World fair in Dunedin, New Zealand, 1865

The New Zealand Exhibition, which took place in Dunedin, New Zealand, in 1865, was a world's fair visited by approximately 31250 people.
It was the first world's fair held in New Zealand.
It opened on 12 January and ran until 6 May 1865. Later world's fairs opened in Dunedin in 1889 and 1925.

==Organisation==
Following the Bazaar and Industrial Exhibition held in Dunedin in 1862, a group of men formed a committee for the promotion of a similar exhibition to be held on a larger scale in Dunedin in 1865. An application was made in February 1863 to the Governor requesting the formation of a Royal Commission, which was granted in May.
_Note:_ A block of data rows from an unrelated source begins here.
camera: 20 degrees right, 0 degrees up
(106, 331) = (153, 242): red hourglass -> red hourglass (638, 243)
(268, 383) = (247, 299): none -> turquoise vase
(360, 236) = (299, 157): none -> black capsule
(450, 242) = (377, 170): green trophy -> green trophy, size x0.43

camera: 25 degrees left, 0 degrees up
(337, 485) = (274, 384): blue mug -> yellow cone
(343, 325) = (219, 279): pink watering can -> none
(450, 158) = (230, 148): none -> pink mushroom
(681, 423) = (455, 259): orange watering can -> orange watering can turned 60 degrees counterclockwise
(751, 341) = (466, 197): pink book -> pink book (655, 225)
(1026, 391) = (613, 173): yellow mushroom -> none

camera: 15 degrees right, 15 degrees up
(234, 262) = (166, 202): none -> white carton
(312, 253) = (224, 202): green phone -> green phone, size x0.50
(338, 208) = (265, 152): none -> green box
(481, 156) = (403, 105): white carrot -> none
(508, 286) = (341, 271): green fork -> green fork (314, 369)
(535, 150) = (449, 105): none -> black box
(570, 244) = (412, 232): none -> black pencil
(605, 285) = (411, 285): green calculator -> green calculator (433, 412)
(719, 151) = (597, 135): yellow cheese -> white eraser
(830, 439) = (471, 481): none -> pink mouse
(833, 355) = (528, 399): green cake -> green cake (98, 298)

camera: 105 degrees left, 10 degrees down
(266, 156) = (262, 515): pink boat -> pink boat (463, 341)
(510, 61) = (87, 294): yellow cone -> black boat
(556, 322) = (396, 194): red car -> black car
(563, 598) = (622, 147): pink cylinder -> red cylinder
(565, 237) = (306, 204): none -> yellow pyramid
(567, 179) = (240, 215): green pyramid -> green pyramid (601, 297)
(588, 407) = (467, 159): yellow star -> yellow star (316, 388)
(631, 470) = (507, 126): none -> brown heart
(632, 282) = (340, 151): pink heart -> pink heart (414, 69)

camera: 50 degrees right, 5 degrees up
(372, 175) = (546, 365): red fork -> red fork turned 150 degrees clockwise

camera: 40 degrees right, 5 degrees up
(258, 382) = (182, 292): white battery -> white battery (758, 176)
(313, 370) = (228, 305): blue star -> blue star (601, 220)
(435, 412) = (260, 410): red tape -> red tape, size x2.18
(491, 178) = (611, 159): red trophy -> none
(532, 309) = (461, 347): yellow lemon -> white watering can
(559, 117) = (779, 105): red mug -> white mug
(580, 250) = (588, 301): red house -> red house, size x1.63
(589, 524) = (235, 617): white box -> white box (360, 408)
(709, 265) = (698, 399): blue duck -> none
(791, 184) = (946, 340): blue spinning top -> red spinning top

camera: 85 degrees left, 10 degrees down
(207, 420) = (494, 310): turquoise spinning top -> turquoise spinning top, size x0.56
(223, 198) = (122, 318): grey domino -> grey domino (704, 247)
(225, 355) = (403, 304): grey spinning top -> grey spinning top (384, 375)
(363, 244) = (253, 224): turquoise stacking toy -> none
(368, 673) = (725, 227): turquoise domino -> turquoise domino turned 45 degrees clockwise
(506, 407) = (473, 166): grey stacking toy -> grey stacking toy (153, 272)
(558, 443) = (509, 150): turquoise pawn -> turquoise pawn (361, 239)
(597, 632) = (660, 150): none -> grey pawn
The Provincial Government provided the sum of £4,000 for general purposes and another £4,000 to build a suitable building. John Hyde Harris was president of the executive, James Hector was commissioner and juror, Alfred Eccles was the secretary and Thomas Forrester was the building superintendent.

==Architecture==

A low-level site on King Street was secured and a contract to erect the main building was let to George Cornwell and Edward Horsman on 11 November 1863, for £10,250. There was a large two-storey stone Italianate building with clock tower and a series of annexes all designed by Mason and Clayton, with a central courtyard derived from Fowler's design of Covent Garden market. It was not completely finished when the fair opened.

==International participation==
From the Americas came exhibits from Canada and the United States. European exhibits came from Austria, Belgium, France, Germany, Great Britain, and the Netherlands. The sole Asian exhibiting nation was India. From Oceania, the colony of New Zealand was well represented, as were New South Wales, Queensland, South Australia, Tasmania, and Victoria. Altogether there were 1,598 exhibits from about 700 exhibitors.

==Legacy==
Exhibits from the exhibition provided the opening collection of the Colonial Museum in Wellington, and added to the collection at the Otago Museum. The main building was converted into a new hospital for Dunedin. The old annex at the rear of the building was torn down in the mid-1890s, and a fire in the tower in 1897 almost destroyed the entire building. The main building-turned-hospital was demolished in 1933.

After the exhibition, the collections were put into storage and the art works were included in the formation of the Otago Society of Arts in 1876.